Did you know that there are over 500 generally accepted phobias? For instance, the fear of flowers is called anthophobia. The fear of beards is called pogonophobia. Do you know what the fear of rejection is called? Human nature. That’s right, the fear of rejection is so common that it isn't even given a cool name like “rejectophobia.”
I've met many people who have turned down opportunities in sales because they didn't like the idea of being rejected. That officially means they’re normal. Salespeople are not some sort of calloused, next-generation mutants who have become impervious to feeling the negative impacts of rejection. Remember, there is no such thing as a “Sales Gene.” So how then are salespeople okay with getting rejected?
I would suggest that salespeople aren't necessarily okay with being rejected, they just absorb it differently. Since rejection is inevitable in sales and is usually far more common than success, it is essential that you learn the following truths:
Rejection is not a sign that you’re bad at sales, it’s a sign that you’re in sales. There is no product or service on Earth that everyone is immediately willing and able to purchase. Furthermore, many customers make buying decisions based on uncontrollable factors such as mood, individual preference, and immediacy of need. As a result, many interactions will end in success while many will end in failure. These opposing outcomes are two sides of the same coin and cannot exist without each other. If you are in a business in which you've never been rejected, you are not in sales. If you are in a business in which every person has said “no,” you are either not in sales or shouldn't be. Expect rejection and expect it often.
Rejection is a great coach. Each and every rejection provides insight into the purchasing decisions of your target market and, more importantly, insight into how they view your offering. Thus, rejection will teach you how you can improve your product, service, or pitch in order to gain additional market share. While a thorough self-evaluation may be able to provide this valuable information, I prefer a much more direct approach. If I have the courage to ask for someone’s business and they have the courage to say no, why not also have the courage to ask why not? Their feedback will either uncover a resolvable miscommunication or help you avoid a similar obstacle with your next potential customer.

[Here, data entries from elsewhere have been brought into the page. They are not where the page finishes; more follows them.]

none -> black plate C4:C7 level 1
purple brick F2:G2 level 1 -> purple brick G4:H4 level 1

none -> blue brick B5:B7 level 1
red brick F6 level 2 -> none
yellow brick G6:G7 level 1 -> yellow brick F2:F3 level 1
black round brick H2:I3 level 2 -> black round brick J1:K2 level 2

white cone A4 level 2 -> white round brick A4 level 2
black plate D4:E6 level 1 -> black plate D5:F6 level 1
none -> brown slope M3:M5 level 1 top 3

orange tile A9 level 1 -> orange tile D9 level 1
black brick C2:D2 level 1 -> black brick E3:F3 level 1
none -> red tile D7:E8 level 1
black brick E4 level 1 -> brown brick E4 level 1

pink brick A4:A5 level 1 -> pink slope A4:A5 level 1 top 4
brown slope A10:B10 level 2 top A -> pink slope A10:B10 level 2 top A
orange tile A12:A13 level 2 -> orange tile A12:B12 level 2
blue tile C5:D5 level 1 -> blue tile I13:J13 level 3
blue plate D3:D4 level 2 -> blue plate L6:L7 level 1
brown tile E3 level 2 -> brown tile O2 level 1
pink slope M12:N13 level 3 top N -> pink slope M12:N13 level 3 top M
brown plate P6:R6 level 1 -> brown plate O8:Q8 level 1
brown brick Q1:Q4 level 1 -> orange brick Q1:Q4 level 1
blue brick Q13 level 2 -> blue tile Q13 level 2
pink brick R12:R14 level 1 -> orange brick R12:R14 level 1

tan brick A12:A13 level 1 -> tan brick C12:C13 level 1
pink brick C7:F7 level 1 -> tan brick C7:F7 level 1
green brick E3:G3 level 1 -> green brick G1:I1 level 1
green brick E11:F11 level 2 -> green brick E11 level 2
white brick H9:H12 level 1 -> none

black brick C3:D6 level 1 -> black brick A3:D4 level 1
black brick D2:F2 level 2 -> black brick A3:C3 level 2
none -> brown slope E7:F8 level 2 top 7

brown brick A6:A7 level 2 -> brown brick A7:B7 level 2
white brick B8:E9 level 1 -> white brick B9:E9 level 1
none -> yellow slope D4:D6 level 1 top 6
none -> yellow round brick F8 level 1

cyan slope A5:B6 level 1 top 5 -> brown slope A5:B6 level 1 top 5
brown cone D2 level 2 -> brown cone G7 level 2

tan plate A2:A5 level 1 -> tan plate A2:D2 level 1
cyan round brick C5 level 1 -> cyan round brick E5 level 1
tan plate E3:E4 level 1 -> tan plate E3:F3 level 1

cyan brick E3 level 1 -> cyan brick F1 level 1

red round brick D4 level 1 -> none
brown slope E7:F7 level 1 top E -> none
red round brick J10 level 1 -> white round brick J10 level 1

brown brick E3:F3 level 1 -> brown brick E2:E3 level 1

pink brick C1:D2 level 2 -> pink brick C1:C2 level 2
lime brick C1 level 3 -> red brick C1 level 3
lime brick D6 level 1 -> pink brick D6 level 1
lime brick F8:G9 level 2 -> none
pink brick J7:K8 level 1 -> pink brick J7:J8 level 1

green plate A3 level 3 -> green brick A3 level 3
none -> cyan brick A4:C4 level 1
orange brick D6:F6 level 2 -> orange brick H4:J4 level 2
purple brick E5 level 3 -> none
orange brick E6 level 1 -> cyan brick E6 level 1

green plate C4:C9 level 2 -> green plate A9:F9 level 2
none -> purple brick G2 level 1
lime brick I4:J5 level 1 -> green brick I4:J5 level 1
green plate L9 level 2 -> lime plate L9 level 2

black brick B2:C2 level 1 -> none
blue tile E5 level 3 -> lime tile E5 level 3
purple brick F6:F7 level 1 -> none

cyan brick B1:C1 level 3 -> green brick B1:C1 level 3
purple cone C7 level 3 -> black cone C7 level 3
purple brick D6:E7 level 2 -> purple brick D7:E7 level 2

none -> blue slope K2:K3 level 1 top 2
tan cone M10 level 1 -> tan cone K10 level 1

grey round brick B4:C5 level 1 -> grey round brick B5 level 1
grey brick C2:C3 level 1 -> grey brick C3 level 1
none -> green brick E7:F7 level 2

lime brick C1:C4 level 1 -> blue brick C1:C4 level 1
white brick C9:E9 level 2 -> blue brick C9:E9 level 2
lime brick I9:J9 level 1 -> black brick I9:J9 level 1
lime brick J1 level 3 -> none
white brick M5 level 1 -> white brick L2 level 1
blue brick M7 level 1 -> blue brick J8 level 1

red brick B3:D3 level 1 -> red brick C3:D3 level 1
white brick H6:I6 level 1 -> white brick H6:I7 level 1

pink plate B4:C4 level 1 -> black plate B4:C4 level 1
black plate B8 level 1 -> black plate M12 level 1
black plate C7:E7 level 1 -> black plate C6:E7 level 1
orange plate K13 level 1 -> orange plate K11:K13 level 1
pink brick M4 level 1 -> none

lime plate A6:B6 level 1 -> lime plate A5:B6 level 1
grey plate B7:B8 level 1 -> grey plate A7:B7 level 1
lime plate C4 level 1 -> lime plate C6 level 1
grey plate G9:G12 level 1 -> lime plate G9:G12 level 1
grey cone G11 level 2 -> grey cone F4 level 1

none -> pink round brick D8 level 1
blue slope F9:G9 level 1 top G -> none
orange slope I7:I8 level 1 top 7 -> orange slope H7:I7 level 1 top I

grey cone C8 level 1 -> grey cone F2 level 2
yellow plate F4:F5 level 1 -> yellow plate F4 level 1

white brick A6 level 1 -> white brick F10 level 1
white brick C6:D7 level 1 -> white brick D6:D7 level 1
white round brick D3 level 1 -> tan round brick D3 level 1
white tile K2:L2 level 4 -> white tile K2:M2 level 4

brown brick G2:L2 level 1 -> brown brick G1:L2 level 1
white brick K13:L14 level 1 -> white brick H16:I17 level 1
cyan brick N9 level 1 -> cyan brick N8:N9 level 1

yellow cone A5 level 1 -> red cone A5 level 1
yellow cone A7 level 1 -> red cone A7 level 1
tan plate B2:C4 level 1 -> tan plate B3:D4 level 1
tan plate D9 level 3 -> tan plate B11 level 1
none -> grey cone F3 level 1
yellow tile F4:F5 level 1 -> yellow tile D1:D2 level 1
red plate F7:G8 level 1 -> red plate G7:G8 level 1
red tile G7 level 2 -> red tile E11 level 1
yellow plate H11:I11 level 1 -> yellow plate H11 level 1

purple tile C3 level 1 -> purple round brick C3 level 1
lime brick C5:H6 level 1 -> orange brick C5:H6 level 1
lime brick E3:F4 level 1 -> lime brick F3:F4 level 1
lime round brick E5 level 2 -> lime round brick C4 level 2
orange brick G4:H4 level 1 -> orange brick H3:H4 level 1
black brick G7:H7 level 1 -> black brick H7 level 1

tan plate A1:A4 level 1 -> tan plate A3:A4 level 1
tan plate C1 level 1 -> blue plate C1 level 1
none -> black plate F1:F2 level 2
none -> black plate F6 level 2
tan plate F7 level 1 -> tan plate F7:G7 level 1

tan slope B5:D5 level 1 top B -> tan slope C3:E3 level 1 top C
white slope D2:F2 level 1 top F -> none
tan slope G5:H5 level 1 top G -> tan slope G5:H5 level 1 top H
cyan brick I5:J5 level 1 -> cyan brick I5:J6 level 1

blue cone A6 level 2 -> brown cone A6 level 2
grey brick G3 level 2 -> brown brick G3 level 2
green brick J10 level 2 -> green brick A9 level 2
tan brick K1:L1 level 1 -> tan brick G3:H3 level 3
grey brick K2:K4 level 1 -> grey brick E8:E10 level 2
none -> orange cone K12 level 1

Rejection, like many fears, becomes less threatening through experience. Have you ever seen that guy at a bar who shamelessly tries to pick up woman after woman yet never seems to get discouraged no matter how many times he gets laughed at or slapped? That, my friends, is a man who has seen enough rejection over his life to no longer fear it. By no means am I suggesting ever becoming that guy, but he shows us that facing a typical fear enough times can remove the fear completely. An anthophobe ought to become less afraid of flowers through a positive experience in a meadow. A pogonophobe ought to become less afraid of beards through a positive experience with a bearded man. Similarly, a rejectophobe ought to become less afraid of rejection by hearing “no” and living to tell the story.
Good salespeople are those who have learned that rejection is normal, potentially beneficial, and have conquered their fear through experience. Poor salespeople are either those who avoid it altogether or are unable to learn from it. So, can you handle rejection?
So, can you sell?
While my wife and I were still dating, I confessed to her that I couldn't cook. She just smiled and said “Sure you can. You just haven’t learned how to yet.” Sales works the same way. It is a skill that can be learned and developed over time. It is not a trait passed down from one generation to the next but an ability that improves through practice.
At its core, sales is simply the ability to explain the logic and/or benefits of a specific decision. I believe that anyone can do that. Therefore, I believe that anyone can sell. The better question is whether or not you should pursue it as a career for which I would ask three questions in return…
Are you likeable?
Are you ready to work hard?
Can you deal with rejection?
If you can answer each of these with an honest “yes,” then you can sell. After all, if a rat can become great, you can too.